The *nix app has a cpu by process search that doesn't work under certain conditions:
index="os" sourcetype="ps" host="$host$" | multikv fields pctCPU, COMMAND | timechart avg(pctCPU) by COMMAND
The problem is that if there are multiple processes running with the same command name in a single event, this will average them. So 5 x foo processes, each consuming 3% cpu returns foo=3% when it's actually 15%.

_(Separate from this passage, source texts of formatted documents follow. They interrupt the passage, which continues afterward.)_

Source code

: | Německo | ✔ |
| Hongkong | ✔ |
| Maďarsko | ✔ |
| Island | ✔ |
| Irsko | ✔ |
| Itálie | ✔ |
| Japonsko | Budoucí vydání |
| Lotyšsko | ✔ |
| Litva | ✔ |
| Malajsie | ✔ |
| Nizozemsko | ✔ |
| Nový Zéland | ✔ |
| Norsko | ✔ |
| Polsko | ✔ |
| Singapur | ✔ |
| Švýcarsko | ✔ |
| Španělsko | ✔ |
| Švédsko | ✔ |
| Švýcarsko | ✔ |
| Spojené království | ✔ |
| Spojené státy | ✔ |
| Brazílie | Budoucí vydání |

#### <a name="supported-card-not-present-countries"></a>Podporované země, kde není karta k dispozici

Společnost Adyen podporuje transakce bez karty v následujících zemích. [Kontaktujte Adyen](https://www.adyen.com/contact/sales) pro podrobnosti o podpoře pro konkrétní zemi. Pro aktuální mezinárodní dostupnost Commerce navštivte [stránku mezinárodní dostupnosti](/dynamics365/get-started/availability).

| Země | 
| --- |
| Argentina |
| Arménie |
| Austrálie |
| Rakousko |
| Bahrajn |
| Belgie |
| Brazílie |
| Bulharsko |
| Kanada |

I fixed this by combining COMMAND with PID making it unique:
index="os" sourcetype="ps" host=$host$| multikv fields pctCPU, COMMAND, PID| strcat COMMAND "_" PID cmd | where pctCPU>0 | timechart avg(pctCPU) by cmd limit=0
but this is messy for systems with 50+ processes with the same COMMAND name and firefox doesn't seem to like limit=0
.
Ideally I could sum pctCPU within the event for all COMMANDS of the same name. This would result in a single line on the chart for foo that shows 15% instead of 5 x lines that show foo_$pid at 3%. Is this possible?
You're right. This might do it:
index="os" sourcetype="ps" host="$host$" | multikv fields pctCPU, COMMAND | stats sum(pctCPU) as pctCPU by _time,COMMAND | timechart avg(pctCPU) by COMMAND
i.e., sum the CPU up for each command at each measurement (i.e. that share the same _time) before you bucket and average.
You're right. This might do it:
index="os" sourcetype="ps" host="$host$" | multikv fields pctCPU, COMMAND | stats sum(pctCPU) as pctCPU by _time,COMMAND | timechart avg(pctCPU) by COMMAND
i.e., sum the CPU up for each command at each measurement (i.e. that share the same _time) before you bucket and average.
that did it, so simple. Thank you kindly, much appreciated.